Research Project
Grant-in-Aid for Young Scientists (B)
2種類の抗Mfrp抗体を作成した。Mfrpのシークエンスをもとに、親水性の部分を選び、タンパク質二次構造予測結果によりターン構造を確認し、タンパク質分子表面に存在する部分を推定した。親水性部分5か所のうちトランスメンブレン後方で細胞表面に存在しているのは3か所だった。このうち2か所を抗原ペプチドとして、抗Mfrp抗体を作成した。タンパク質の解析では、rd6マウスと遺伝的バックグラウンドが共通であるC57BL6/Jマウスをコントロールとし、週齢をそろえたそれぞれのマウスから網膜および網膜色素上皮を摘出し、サンプルバッファーに溶解した。

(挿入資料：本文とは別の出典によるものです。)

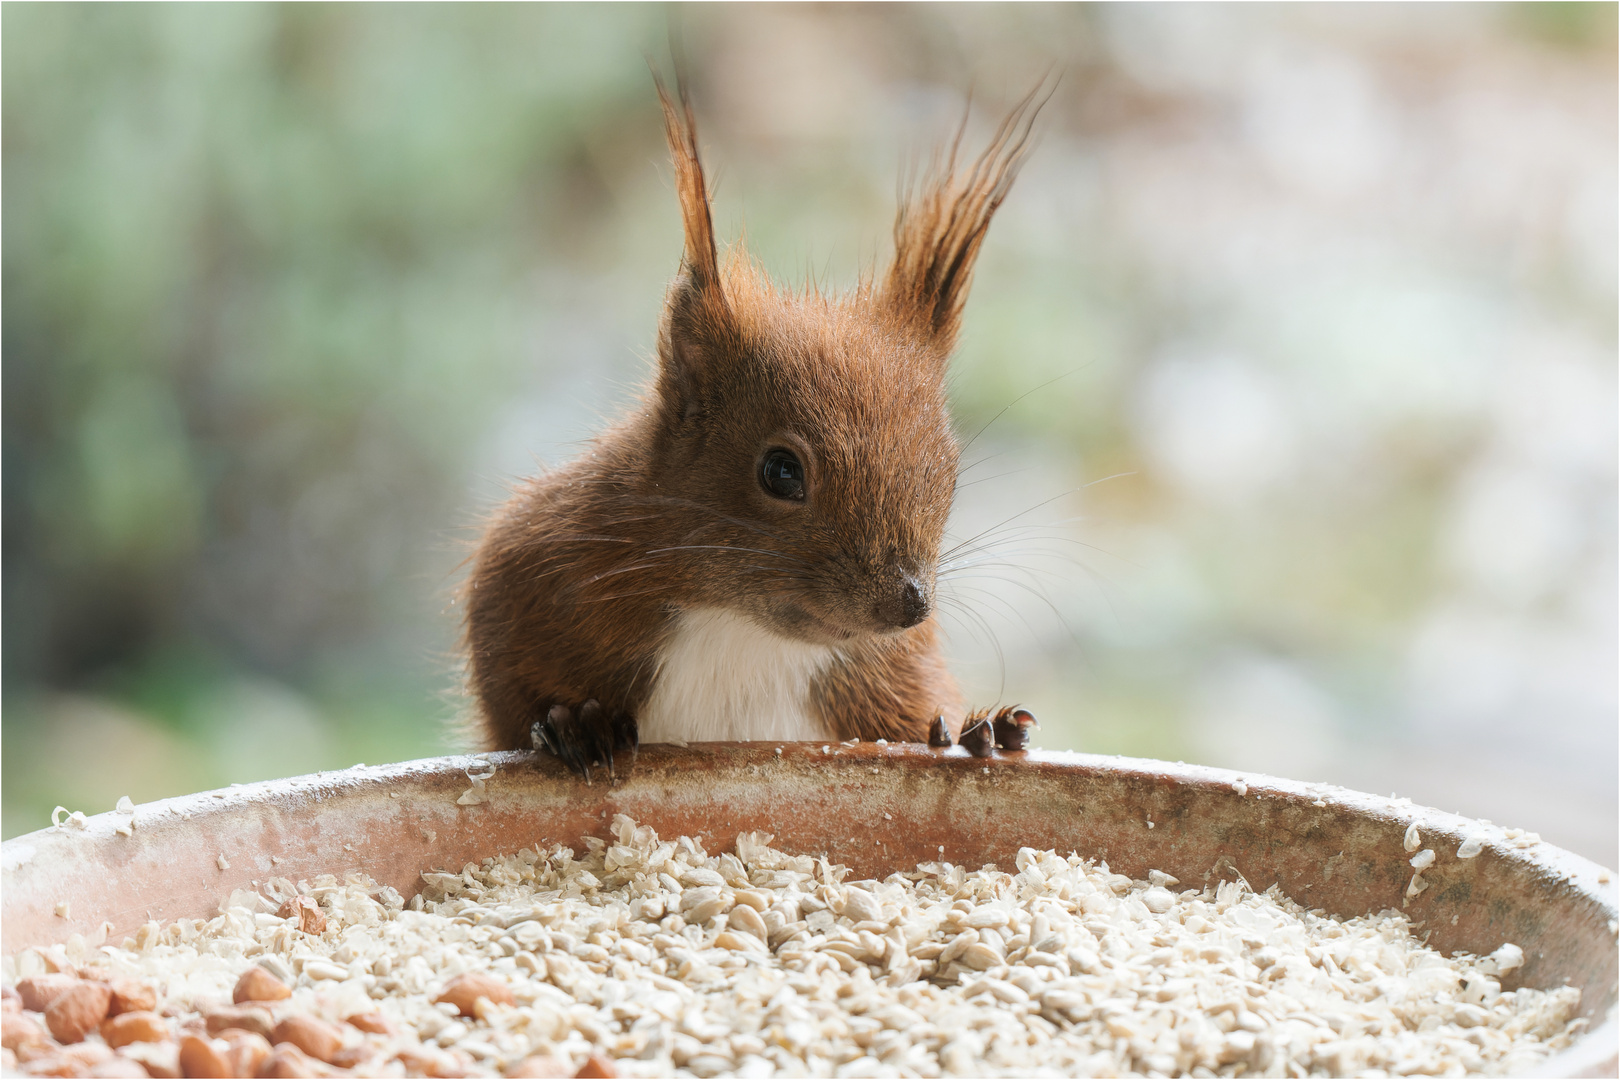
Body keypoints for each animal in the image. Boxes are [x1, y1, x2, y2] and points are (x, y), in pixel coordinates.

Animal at [460, 74, 1036, 777]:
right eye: (780, 471)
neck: (738, 624)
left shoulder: (889, 676)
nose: (910, 604)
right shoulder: (527, 580)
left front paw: (982, 729)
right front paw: (573, 725)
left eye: (951, 474)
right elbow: (513, 703)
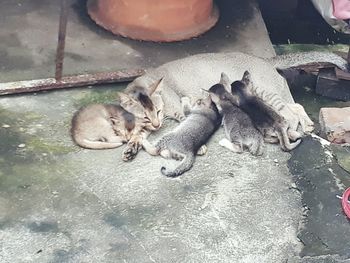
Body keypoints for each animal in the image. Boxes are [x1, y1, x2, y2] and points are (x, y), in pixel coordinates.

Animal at [119, 50, 348, 160]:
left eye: (157, 111)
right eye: (145, 116)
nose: (156, 124)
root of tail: (265, 59)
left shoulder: (177, 111)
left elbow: (186, 125)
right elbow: (139, 133)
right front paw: (131, 147)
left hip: (265, 93)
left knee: (289, 116)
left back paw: (290, 134)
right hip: (272, 96)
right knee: (296, 107)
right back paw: (307, 125)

得られたタンパク質量を吸光光度計を用いて測定した後、それぞれのマウスのサンプルをSDS-PAGE法にて電気泳動した。これをウエスタンブロッティング法にてPVDFメンブレンに転写し、抗体を用いて解析した。MFRP-5ペプチドに対する抗体によるwestern blottingで9週齢のマウスにおいてC57BL6/Jマウスとrd6マウスでともに約58kDaの部位でバンドを認めた。発現量はC57BL6/Jマウスに比べてrd6マウスで増加していた。20週齢のマウスから得られたサンプルに対するwestern blottingではC57BL6/Jマウスとrd6マウスでともに約58kDaの部位でバンドを認めたが発現量の差は9週齢のマウスでの結果よりさらに大きくなっていた。このバンドの分子量は短縮型異常MFRPタンパク質の分子量に相当し、これらの結果から、rd6マウスでは、Mfrp遺伝子異常により発現される短縮型異常MFRPタンパク質が経時的に増加し、この異常タンパク質の集積のために視細胞変性が引き起こされている可能性があると考えられた。